Attack Update: Feb. 13, 2006

The attack: “ That’s the argument of flexibility and it goes something like this: The Constitution is over 200 years old and societies change. It has to change with society, like a living organism, or it will become brittle and break. But you would have to be an idiot to believe that. The Constitution is not a living organism; it is a legal document. It says something and doesn’t say other things.”
— U.S. Supreme Court Justice Antonin Scalia, at a speech sponsored by the conservative Federalist Society.

Significance: Scalia is taking part in the political debate over the courts. His comment is in line with a drumbeat of right-wing attacks on so-called “judicial activists.” Scalia sets up a false dichotomy between judges like himself, who he calls “originalists,” and judges he referred to in his speech as “idiots” — judges he believes are making up the law as they go along by injecting their own personal beliefs into constitutional law.
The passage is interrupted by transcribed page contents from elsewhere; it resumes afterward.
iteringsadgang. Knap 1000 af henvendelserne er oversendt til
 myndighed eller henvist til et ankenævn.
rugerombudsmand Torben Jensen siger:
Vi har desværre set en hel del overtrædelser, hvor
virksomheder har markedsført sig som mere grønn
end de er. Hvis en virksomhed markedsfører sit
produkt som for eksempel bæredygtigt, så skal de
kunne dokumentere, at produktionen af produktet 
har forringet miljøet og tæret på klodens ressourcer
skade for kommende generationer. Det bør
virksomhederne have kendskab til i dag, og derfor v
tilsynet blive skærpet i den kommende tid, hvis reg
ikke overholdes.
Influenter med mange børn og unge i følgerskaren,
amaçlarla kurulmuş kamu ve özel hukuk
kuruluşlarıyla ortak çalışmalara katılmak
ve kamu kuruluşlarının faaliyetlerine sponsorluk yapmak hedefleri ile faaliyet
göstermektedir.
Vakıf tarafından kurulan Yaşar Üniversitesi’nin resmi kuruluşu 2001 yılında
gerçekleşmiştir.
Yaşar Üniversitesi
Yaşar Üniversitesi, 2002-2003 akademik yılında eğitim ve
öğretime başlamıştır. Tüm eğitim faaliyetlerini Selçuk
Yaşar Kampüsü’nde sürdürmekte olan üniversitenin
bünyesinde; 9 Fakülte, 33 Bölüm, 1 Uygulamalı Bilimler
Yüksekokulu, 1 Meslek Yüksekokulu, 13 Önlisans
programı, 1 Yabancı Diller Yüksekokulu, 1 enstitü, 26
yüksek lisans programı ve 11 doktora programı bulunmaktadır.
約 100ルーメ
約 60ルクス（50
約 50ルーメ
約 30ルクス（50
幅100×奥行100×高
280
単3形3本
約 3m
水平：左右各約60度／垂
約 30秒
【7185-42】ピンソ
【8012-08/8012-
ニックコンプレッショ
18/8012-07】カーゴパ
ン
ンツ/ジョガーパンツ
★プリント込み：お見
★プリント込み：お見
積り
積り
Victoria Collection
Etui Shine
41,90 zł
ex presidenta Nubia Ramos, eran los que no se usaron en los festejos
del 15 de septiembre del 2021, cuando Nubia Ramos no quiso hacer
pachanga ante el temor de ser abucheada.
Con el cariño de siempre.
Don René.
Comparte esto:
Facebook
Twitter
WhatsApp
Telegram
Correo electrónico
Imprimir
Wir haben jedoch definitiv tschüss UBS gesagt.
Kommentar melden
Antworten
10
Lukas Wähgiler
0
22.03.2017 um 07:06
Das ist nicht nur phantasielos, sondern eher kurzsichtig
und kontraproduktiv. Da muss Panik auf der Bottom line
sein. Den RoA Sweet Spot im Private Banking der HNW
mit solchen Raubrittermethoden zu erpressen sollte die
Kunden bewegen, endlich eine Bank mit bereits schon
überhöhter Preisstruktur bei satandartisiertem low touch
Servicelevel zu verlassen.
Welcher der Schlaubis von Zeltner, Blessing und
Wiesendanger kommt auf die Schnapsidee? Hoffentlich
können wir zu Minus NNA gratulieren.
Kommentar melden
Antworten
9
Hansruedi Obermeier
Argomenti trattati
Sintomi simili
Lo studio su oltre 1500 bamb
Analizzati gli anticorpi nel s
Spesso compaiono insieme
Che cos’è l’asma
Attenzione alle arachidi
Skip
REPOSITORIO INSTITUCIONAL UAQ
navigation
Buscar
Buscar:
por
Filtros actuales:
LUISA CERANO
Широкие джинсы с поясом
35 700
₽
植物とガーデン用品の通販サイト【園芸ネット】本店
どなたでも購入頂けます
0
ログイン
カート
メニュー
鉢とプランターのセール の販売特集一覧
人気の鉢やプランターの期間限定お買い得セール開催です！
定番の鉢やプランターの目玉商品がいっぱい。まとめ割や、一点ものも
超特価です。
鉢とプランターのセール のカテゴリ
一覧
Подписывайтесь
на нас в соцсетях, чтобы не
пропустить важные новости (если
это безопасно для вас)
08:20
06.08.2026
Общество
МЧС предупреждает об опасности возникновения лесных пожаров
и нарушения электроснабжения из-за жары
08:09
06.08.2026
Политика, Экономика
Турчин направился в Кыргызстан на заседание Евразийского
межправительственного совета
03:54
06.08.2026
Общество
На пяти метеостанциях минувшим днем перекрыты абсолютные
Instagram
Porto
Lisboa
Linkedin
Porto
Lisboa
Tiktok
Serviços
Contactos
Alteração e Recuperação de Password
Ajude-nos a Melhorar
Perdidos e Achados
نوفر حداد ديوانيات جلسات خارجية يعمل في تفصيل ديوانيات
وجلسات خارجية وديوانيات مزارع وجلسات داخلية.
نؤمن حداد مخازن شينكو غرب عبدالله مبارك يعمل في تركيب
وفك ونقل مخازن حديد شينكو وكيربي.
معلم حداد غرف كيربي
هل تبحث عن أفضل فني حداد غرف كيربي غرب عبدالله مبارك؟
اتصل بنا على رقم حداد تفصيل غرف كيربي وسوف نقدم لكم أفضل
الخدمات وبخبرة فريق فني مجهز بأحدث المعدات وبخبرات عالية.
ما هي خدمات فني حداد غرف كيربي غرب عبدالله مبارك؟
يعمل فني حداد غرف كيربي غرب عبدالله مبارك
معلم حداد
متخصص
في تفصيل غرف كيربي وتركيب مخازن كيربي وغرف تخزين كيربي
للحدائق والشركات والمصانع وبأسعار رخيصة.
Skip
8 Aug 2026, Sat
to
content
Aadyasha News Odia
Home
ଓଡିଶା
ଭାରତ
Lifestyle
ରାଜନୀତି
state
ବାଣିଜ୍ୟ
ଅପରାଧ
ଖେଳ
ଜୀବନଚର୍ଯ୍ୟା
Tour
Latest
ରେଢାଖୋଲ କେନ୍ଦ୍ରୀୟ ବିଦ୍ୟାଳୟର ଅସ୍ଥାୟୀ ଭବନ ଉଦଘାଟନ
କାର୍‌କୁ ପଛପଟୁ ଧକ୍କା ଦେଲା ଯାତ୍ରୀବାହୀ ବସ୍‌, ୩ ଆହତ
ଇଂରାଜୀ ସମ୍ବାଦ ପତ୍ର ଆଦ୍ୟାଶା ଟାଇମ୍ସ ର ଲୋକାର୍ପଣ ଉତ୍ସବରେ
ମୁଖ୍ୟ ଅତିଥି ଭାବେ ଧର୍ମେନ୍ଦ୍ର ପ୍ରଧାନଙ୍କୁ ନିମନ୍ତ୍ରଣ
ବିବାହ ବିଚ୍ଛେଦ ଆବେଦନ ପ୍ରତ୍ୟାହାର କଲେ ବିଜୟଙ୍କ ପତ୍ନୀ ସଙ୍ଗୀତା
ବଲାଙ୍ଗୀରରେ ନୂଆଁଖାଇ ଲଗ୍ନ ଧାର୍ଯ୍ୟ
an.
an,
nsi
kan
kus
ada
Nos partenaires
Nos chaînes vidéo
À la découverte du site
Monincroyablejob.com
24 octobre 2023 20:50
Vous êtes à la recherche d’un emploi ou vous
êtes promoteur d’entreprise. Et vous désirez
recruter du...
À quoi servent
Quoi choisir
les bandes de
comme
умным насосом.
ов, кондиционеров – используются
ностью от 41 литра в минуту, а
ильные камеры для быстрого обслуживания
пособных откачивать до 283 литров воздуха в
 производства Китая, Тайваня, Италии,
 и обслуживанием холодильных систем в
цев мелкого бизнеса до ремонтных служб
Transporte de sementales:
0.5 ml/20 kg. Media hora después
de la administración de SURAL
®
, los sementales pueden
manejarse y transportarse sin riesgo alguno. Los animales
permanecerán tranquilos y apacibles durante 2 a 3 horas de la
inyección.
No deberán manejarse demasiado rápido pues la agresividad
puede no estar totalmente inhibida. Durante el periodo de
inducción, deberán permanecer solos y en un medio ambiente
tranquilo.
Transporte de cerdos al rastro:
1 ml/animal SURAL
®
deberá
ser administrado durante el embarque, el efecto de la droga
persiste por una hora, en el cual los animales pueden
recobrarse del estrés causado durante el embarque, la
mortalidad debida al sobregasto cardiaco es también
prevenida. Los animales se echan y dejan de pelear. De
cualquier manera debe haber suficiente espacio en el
Scalia’s dichotomy depends on the flawed assumption that there is such a philosophy as objective originalism that allows judges to simply determine precisely what the Constitution’s framers meant on every constitutional question. In reality, many constitutional provisions are ambiguous and broadly phrased (for example, provisions referring to due process, equal protection under law and cruel and unusual punishment). Moreover, since the nation’s founding, highly respected jurists, including Chief Justice John Marshall, Justice William Brennan and Justice Thurgood Marshall, have viewed the Constitution as a living document that must be adapted to changing social circumstances. In Scalia’s view, apparently, these respected judges are “idiots.”